[Stored data]
########################################

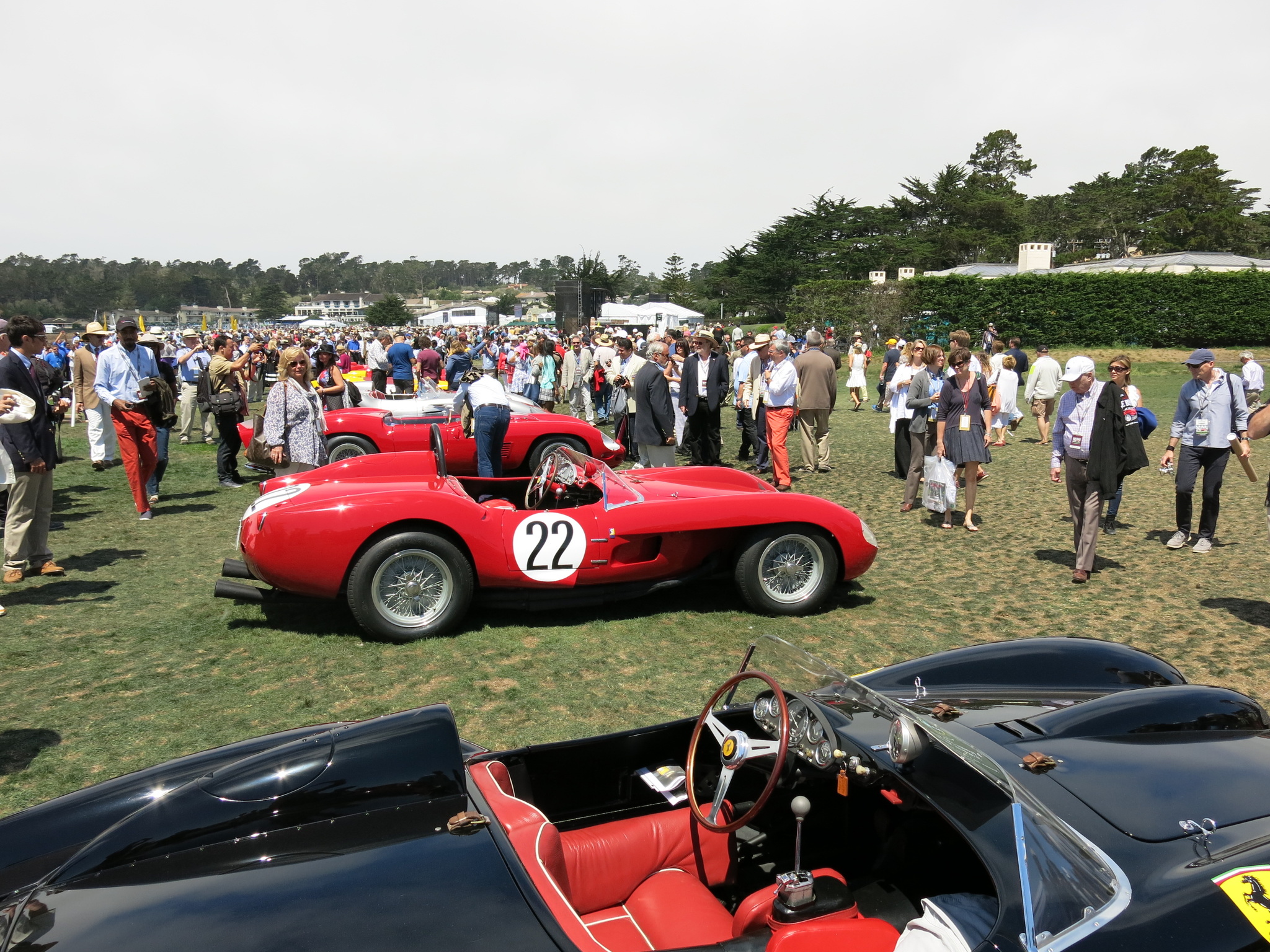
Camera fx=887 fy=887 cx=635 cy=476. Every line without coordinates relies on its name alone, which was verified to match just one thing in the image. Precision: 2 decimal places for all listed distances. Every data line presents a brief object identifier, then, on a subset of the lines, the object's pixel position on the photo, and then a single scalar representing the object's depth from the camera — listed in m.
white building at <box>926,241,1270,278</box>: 43.47
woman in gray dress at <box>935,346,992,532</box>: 8.90
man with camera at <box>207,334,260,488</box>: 10.84
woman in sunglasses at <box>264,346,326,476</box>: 8.44
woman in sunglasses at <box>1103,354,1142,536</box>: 7.11
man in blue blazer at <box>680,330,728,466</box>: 11.32
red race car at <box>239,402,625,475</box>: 11.50
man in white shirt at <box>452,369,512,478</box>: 9.62
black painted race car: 2.18
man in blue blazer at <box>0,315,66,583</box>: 6.77
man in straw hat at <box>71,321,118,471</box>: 10.73
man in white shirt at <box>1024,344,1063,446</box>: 14.82
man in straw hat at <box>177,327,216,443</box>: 14.43
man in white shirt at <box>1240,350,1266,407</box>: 13.36
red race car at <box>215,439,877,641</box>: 5.65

########################################

→ What the exercise asks
Find the line with "man in white shirt at <box>1240,350,1266,407</box>: 13.36" in the data above. Restate it and all later lines word for word, ending with the last line.

→ Answer below
man in white shirt at <box>1240,350,1266,407</box>: 13.36
red race car at <box>215,439,877,641</box>: 5.65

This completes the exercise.